Akiyama is durable. But I don't know that there really is such a thing as a "good chin". More often it has to do with fighting someone who doesn't know how to deliver a punch properly which makes it seem as if their chin is good. Then they fight someone who knows how to punch and quickly get knocked out.

There is no one who can take a direct hit on the chin by a real puncher like a Mike Tyson or a George Foreman. Having a chin and being durable may be moreso myths that developed in MMA due to fighters with undeveloped striking skills who punch someone in the head 50-100 times without managing to inflict any real damage.

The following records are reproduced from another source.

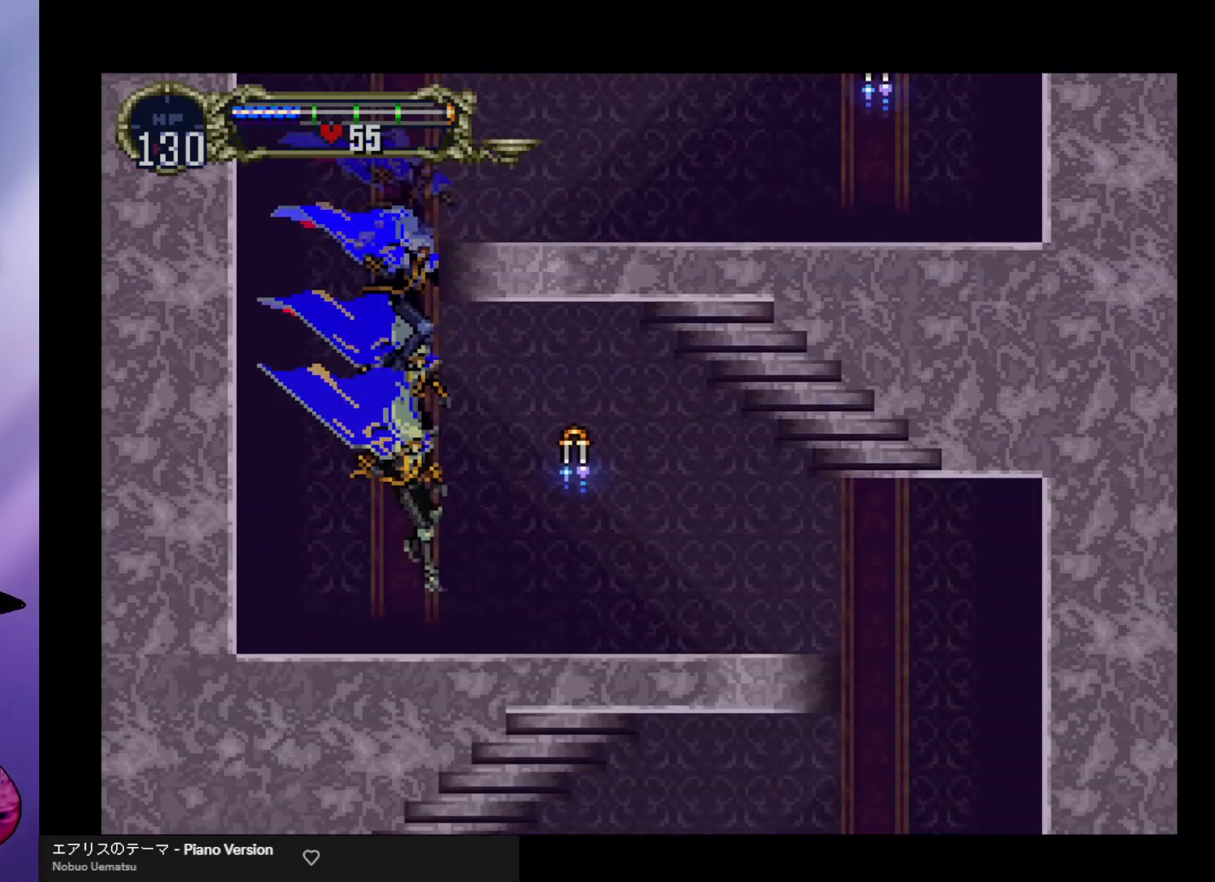
{"buttons": [], "left_stick": "center", "events": [[67, "left_stick", "left"], [167, "left_stick", "center"], [200, "B", "down"], [200, "Y", "down"], [233, "Y", "up"], [300, "B", "up"], [333, "B", "down"], [367, "Y", "down"], [433, "Y", "up"], [467, "B", "up"]]}
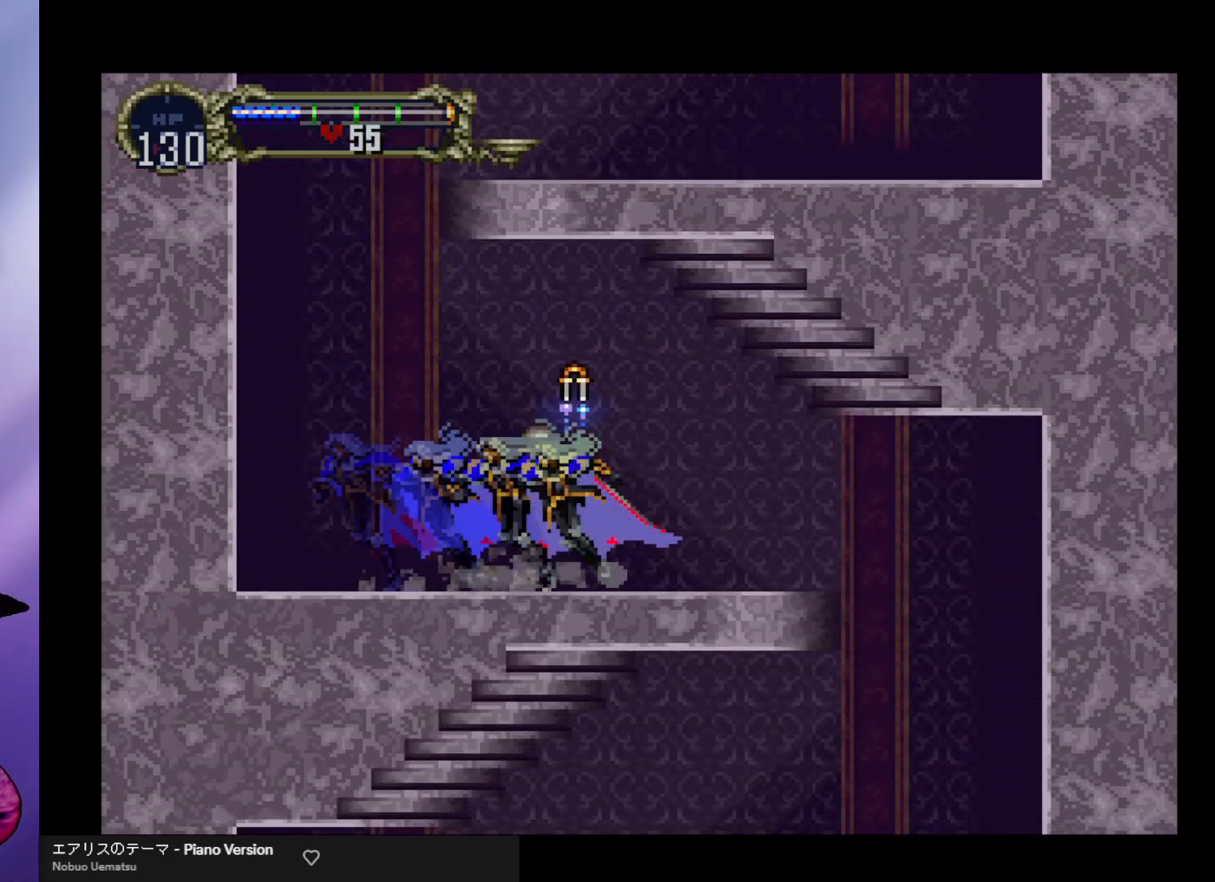
{"buttons": ["B", "Y"], "left_stick": "center", "events": [[33, "B", "down"], [33, "Y", "down"], [67, "Y", "up"], [100, "B", "up"], [300, "B", "down"], [467, "Y", "down"]]}
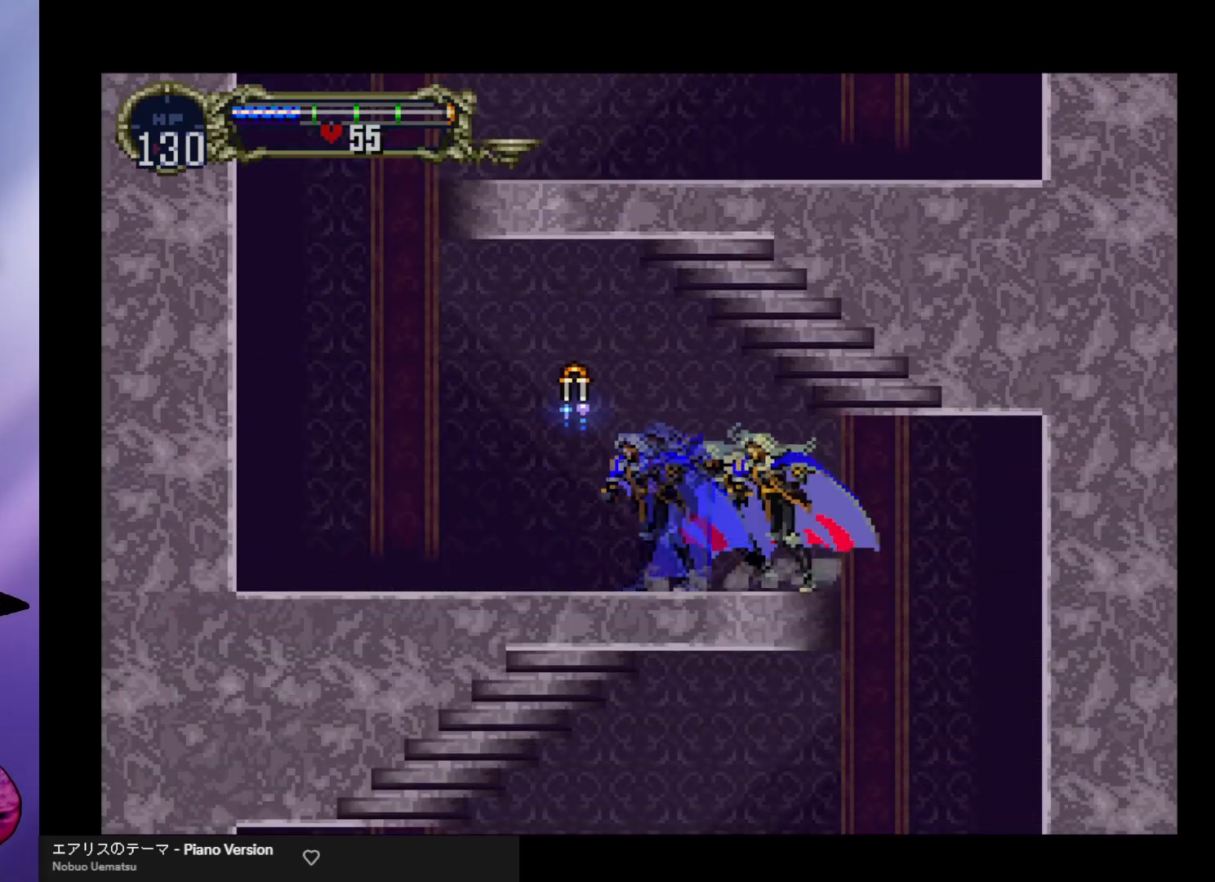
{"buttons": [], "left_stick": "right", "events": [[33, "Y", "up"], [67, "B", "up"], [467, "left_stick", "right"]]}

If Vitor needs 20-40 punches to put someone out with 4 ounce gloves, it may be that his technique and power are overrated. I think Stann and others may have better technique and boxing than Vitor does. 

They may not be as exciting and go for the kill, but I think there are people who would knock Vitor out & that its kind of sad the best thing ppl can say about Vitor is that he "came closest" to "almost beating" Jon Jones.


----------



## RangerClydeTheBlue (Jul 11, 2012)

How, in ANY way shape or form, is the best thing people can say about Vitor is that he almost beat Jon Jones? What about the legendary career which took place before that? What about being the UFC champion? Do you know who Vitor Belfort is?


----------



## OHKO (Jul 11, 2010)

Everyone here is talking like Munoz is thrash. As far as I remember, when Munoz was scheduled to fight Sonnen, so many people here were saying "Munoz is going to outwrestle Sonnen, bad" and "Munoz manhandled Sonnen in college wrestling, he is gonna do it again". 

Belfort should have been disqualified for the fight against Akiyama. Yes he had Akiyama hurt and was on his way to winning the fight, but that doesn't mean he has the right to swing some illegal blows. He should have been disqualified for those back to the head shots just like Erick Silva and Alessio Sakara were disqualified for theirs. It was utter bullshit. "Back of the head puncher" Belfort ranks right up there with "Nuts destroyer" Kongo for me.

Anyone cares to argue with me that if the Belfort-Johnson fight wasn't in Brazil, the fight could have been hella different?

Anyway, yes Belfort stands a good chance of winning this fight. Good matchup for him anyway. I want Bisping to win though. I hope Bisping fights smart and uses those oblique kicks to take away Belfort's movement, and clinches with Belfort anytime Belfort goes in for the flurry.


----------



## LL (Mar 12, 2011)

Roflcopter said:


> I find that hilarious that you think that makes his striking magically not shit.
> 
> 
> I also like how you repeatedly mention people's weight cuts like anyone gives a ****.


Where on earth did I mention Weidman's striking? I said with a full camp he dominates and finishes that fight, not once did I say he'll knock out Maia, Anderson, or anyone else.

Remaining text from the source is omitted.